After weeks of intense lobbying against the plan, the legislature still supported the general outlines of a European Commission bill in a razor-thin 324-312 vote with 12 abstentions.
The plan is a key part of the EU’s vaunted European Green Deal that seeks to establish the world’s most ambitious climate and biodiversity targets and make the bloc the global point of reference on all climate issues.
The vote “marks a significant milestone in our commitment to fulfilling the Green Deal,” said MEP Mohammed Chahim of the socialist group.
The plans proposed by the European Commission, the EU’s executive branch, set binding restoration targets for specific habitats and species, with the aim to cover at least 20% of the region’s land and sea areas by 2030.

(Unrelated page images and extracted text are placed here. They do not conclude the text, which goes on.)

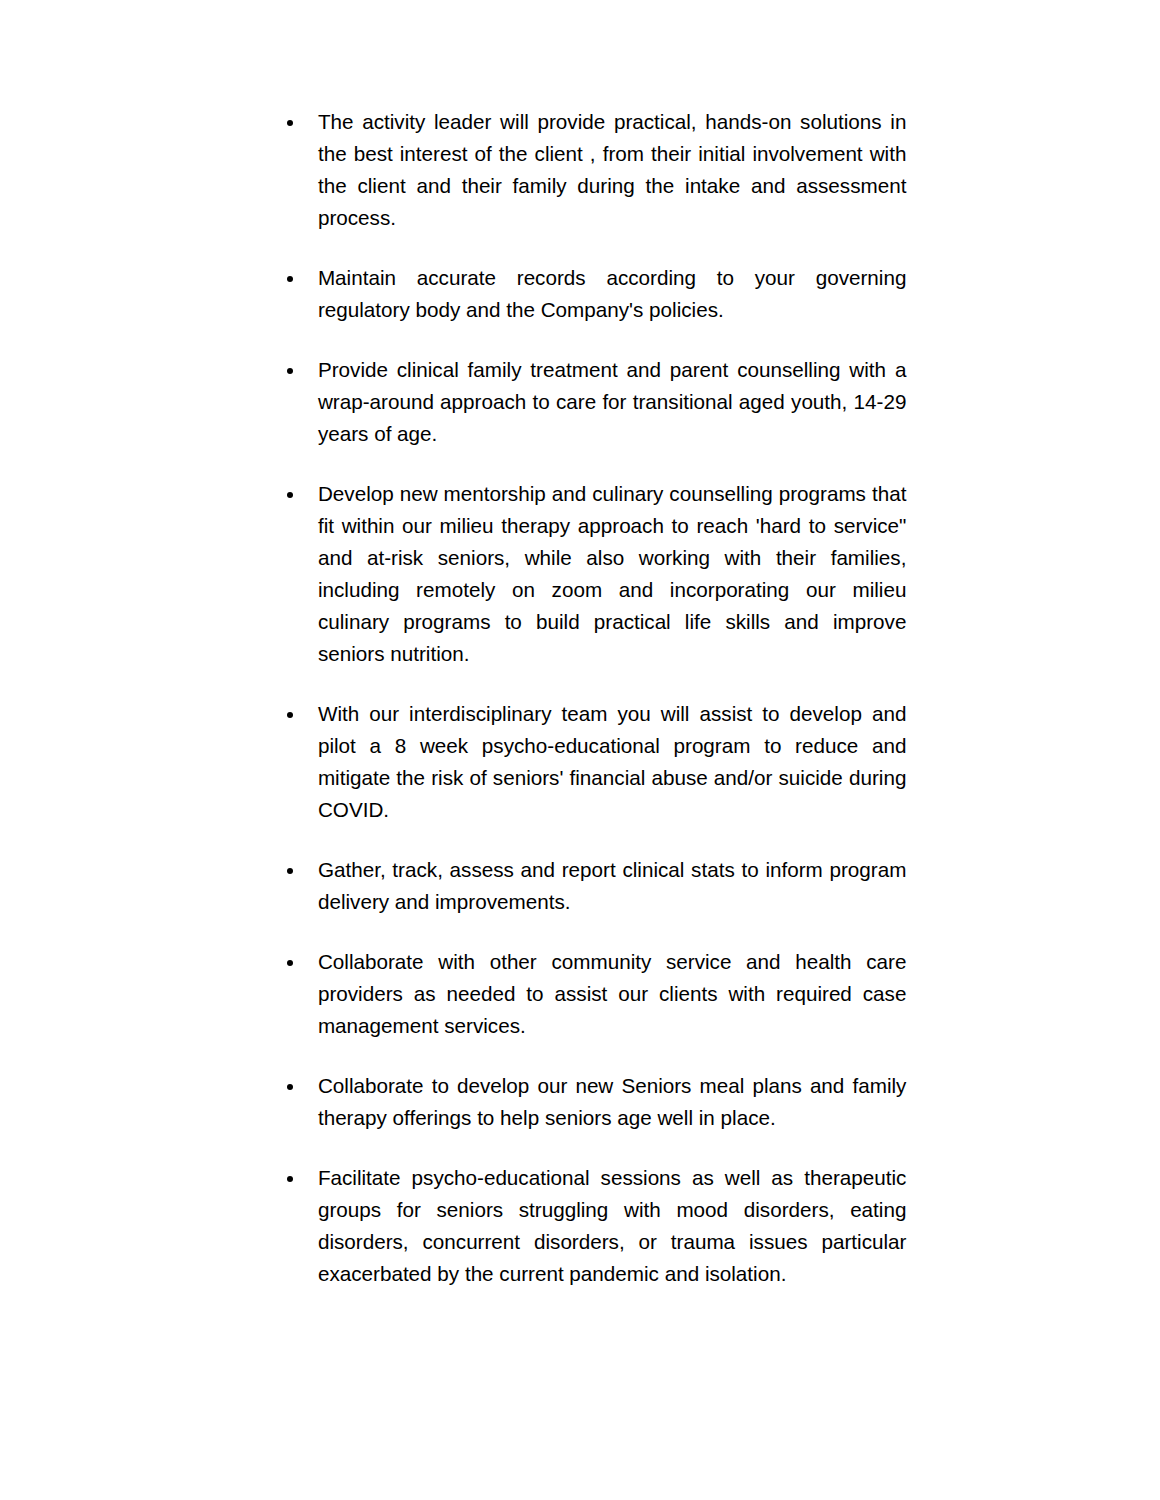The activity leader will provide practical, hands-on solutions in the best interest of the client , from their initial involvement with the client and their family during the intake and assessment process.
Maintain accurate records according to your governing regulatory body and the Company's policies.
Provide clinical family treatment and parent counselling with a wrap-around approach to care for transitional aged youth, 14-29 years of age.
Develop new mentorship and culinary counselling programs that fit within our milieu therapy approach to reach 'hard to service" and at-risk seniors, while also working with their families, including remotely on zoom and incorporating our milieu culinary programs to build practical life skills and improve seniors nutrition.
With our interdisciplinary team you will assist to develop and pilot a 8 week psycho-educational program to reduce and mitigate the risk of seniors' financial abuse and/or suicide during COVID.
Gather, track, assess and report clinical stats to inform program delivery and improvements.
Collaborate with other community service and health care providers as needed to assist our clients with required case management services.
Collaborate to develop our new Seniors meal plans and family therapy offerings to help seniors age well in place.
Facilitate psycho-educational sessions as well as therapeutic groups for seniors struggling with mood disorders, eating disorders, concurrent disorders, or trauma issues particular exacerbated by the current pandemic and isolation.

After weeks of intense haggling and despite the staunch opposition of the legislature's biggest group, the European People's Party, the plan survived in the highly anticipated vote at the European Parliament in Strasbourg, France.
The Christian Democrat's EPP opposition also highlighted the fundamental struggle in Europe on how to deal with climate issues. Despite the succession of droughts, floods and heat waves increasingly hitting countless areas in Europe, the EPP wanted to hit the pause button on such environmental action and concentrate on economic competitiveness first and foremost over the next five years.